We also assessed whether posttraumatic concentrations of anti-inflammatory cytokines, chemokines, or immune system growth factors were associated with risk for chronic PTSD symptom development. Previous studies have shown that higher concentrations of anti-inflammatory cytokines confer resilience to PTSD (
11,
13) and that higher concentrations of chemokines and immune system growth factors are associated with chronic PTSD (
10,
11). However, in this study, we did not find any associations between concentrations of anti-inflammatory factors, other cytokines, chemokines, and immune system growth factors assessed about 3 hours after trauma exposure and chronic PTSD symptom development. These null findings do not discount the possibility that increases in these cytokines, chemokines, and growth factors may occur on a different time course in the aftermath of trauma exposure and contribute to the development of PTSD. Moreover, a few studies have implicated lower chemokine production with increased stress reactivity (
36), and GM-CSF administration in survivors of acute respiratory distress syndrome has been found to result in increased PTSD symptoms (
37). Thus, further studies assessing the role of anti-inflammatory cytokines, chemokines, and immune system growth factors over time in the development of PTSD are warranted.

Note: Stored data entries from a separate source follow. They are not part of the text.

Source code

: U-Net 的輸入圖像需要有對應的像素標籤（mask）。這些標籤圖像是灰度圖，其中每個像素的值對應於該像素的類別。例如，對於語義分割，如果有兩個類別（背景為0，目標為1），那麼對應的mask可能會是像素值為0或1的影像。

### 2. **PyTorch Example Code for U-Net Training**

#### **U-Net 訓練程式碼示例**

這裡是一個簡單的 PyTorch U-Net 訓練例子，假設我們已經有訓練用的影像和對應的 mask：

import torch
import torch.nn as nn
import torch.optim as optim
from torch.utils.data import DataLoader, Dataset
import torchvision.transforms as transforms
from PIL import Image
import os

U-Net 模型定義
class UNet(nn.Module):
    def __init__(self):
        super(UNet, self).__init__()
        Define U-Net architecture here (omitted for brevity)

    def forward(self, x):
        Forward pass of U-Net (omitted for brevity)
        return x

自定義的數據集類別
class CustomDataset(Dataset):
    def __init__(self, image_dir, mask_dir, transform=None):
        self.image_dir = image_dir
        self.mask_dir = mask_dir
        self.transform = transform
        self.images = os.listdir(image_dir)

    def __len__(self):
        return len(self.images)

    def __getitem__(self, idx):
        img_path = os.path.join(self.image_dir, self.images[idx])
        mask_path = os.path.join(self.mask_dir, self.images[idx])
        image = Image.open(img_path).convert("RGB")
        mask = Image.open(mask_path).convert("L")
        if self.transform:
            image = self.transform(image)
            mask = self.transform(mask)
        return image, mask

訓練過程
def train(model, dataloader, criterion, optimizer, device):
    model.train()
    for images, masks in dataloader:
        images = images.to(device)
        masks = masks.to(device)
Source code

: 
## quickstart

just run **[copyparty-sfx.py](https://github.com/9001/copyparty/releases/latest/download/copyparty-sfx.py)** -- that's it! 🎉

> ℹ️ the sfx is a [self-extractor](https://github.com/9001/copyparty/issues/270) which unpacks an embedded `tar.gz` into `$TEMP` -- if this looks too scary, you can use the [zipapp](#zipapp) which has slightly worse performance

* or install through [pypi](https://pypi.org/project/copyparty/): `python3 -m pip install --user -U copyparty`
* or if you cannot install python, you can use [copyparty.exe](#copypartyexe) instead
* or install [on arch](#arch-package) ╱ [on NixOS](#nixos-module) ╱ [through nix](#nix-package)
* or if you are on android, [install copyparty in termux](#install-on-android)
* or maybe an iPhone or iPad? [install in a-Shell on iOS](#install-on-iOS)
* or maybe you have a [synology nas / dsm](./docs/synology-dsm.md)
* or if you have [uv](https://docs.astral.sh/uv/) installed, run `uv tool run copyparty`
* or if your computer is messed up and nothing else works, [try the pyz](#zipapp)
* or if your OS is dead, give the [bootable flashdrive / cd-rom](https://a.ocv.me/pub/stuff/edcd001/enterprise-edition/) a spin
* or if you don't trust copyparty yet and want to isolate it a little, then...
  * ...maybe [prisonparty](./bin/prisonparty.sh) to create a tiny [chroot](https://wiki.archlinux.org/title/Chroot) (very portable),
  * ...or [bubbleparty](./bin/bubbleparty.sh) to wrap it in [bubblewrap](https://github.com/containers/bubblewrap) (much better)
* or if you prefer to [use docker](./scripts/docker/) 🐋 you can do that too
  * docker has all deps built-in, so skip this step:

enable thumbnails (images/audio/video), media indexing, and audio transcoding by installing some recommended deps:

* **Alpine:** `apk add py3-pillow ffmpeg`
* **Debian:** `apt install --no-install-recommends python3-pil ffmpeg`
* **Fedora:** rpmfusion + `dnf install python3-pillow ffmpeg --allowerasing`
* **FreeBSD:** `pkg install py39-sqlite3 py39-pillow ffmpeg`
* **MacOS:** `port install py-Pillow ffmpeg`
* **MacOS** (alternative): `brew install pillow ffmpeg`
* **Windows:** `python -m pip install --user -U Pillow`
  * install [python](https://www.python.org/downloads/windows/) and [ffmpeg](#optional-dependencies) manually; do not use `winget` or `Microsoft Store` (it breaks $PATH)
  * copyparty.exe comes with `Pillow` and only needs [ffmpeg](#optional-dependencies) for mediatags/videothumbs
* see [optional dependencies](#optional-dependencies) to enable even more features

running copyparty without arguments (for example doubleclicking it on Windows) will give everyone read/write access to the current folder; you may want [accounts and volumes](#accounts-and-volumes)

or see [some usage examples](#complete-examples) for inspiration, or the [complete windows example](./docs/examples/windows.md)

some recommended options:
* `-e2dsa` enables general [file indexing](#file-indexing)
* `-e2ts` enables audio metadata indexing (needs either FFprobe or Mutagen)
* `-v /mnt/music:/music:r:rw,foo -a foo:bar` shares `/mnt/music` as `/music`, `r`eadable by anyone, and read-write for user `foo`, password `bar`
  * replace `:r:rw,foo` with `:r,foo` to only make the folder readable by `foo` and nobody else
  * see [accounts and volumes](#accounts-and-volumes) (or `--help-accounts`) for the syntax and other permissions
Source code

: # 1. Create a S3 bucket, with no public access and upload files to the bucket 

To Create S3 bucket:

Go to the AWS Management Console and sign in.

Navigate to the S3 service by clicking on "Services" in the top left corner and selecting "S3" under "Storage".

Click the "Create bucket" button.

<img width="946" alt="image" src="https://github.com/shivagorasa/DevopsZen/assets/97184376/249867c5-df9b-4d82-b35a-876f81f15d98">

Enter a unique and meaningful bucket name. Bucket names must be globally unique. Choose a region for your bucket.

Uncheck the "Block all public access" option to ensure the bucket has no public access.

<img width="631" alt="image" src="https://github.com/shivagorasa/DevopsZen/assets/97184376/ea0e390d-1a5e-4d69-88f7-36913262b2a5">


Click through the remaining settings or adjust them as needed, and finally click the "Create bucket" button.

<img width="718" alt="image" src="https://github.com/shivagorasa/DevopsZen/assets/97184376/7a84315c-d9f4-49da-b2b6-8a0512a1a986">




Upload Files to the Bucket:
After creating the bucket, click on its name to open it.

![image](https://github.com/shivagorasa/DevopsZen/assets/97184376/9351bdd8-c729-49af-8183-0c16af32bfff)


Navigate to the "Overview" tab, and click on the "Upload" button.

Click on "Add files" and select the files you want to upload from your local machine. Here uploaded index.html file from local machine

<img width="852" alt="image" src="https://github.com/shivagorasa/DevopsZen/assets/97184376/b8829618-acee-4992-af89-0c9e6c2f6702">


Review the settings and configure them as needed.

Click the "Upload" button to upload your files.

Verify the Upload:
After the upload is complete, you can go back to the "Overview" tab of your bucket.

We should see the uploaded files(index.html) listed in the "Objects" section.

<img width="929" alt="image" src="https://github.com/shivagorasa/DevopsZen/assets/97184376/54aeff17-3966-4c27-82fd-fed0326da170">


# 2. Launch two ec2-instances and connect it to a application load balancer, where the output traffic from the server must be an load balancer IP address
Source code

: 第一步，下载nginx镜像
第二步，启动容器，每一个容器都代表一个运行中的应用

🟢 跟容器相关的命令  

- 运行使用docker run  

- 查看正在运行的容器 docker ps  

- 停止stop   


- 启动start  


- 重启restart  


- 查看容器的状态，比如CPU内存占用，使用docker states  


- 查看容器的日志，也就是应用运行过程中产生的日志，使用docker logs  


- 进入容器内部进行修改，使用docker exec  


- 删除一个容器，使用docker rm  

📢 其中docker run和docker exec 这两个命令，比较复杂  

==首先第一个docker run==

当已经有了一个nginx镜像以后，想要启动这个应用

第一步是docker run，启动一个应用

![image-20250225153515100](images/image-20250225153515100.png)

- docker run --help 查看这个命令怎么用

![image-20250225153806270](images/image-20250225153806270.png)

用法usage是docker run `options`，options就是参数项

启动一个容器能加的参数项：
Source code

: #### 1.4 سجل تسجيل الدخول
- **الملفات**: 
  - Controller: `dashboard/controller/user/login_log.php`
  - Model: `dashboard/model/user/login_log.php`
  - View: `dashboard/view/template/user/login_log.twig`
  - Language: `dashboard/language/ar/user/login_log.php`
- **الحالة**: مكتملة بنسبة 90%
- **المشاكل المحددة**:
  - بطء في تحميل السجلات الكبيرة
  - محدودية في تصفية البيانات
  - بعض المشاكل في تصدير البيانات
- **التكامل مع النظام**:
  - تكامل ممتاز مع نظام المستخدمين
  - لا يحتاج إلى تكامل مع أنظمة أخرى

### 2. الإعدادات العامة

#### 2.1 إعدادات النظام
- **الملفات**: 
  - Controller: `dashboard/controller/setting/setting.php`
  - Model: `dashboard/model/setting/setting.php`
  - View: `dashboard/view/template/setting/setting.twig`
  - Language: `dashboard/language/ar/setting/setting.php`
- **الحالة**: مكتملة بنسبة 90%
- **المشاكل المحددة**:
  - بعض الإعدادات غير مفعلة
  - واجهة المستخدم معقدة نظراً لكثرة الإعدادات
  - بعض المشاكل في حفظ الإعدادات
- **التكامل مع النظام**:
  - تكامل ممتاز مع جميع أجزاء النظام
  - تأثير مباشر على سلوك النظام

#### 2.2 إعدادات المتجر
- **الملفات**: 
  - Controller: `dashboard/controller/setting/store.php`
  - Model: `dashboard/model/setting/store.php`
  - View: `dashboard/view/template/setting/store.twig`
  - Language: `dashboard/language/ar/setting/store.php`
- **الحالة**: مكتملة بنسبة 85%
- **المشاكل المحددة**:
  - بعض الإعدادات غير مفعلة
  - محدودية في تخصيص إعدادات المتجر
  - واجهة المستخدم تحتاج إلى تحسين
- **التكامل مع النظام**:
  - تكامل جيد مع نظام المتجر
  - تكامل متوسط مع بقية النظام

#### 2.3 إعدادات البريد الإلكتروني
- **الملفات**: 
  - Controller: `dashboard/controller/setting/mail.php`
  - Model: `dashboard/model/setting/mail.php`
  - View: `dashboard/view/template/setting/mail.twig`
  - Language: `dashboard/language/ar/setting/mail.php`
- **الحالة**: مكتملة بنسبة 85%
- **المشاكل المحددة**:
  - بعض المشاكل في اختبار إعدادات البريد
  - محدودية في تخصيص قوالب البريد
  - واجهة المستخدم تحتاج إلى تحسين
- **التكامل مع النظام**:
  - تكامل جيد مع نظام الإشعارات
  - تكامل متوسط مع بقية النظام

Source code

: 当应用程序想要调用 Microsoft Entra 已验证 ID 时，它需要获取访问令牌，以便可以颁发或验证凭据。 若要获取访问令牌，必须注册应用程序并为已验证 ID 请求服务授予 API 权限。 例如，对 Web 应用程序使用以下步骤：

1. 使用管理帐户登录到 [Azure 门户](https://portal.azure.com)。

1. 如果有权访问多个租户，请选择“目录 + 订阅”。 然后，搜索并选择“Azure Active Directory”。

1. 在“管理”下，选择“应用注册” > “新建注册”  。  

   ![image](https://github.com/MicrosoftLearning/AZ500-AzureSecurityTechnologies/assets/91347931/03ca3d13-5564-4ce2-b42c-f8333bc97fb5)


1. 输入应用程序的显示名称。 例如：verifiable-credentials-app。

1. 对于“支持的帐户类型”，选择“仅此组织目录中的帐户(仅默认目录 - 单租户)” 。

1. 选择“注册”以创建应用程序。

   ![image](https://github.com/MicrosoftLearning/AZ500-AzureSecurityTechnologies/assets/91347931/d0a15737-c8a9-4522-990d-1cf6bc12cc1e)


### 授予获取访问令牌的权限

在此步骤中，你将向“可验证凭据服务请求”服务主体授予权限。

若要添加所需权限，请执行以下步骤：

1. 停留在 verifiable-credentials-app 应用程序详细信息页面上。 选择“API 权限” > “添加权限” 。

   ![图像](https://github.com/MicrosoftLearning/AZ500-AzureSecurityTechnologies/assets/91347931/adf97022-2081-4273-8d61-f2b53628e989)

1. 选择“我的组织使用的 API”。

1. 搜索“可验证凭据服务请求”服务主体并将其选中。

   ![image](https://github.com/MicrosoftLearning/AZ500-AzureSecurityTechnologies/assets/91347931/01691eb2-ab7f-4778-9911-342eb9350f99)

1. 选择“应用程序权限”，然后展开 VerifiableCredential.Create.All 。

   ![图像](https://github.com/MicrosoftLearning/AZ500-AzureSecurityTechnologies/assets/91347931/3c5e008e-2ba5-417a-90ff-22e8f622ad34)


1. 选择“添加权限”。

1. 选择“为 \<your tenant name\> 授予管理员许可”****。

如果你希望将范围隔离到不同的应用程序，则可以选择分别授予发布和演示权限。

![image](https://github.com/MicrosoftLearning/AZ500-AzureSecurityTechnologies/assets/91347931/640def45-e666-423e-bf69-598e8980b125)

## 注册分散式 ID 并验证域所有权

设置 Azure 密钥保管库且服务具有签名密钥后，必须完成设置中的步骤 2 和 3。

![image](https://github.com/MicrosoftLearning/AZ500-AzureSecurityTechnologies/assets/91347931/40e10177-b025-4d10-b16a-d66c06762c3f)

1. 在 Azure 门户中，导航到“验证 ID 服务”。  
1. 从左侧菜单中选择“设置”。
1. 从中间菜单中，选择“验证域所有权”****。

In summary, this study is the first prospective account linking concentrations of proinflammatory cytokines measured in the immediate aftermath of trauma exposure to increased risk for the development of chronic PTSD symptoms in civilian trauma survivors. The findings suggest that assessing immunological changes in response to trauma exposure in the emergency department may help identify patients who are most at risk for developing chronic PTSD symptoms in the aftermath of trauma. Such individuals may benefit from immediate psychological and pharmacological interventions that have been shown to be effective in attenuating PTSD development (
5,
6). It is worth considering that altered immune activity in the context of trauma exposure may also serve as a prognostic indicator of treatment response, similar to what has been described in depression (
38). While our results suggest a promising link between blunted immunological changes in the immediate aftermath of trauma exposure and chronic PTSD risk, further studies are needed to replicate and extend the generalizability of the findings.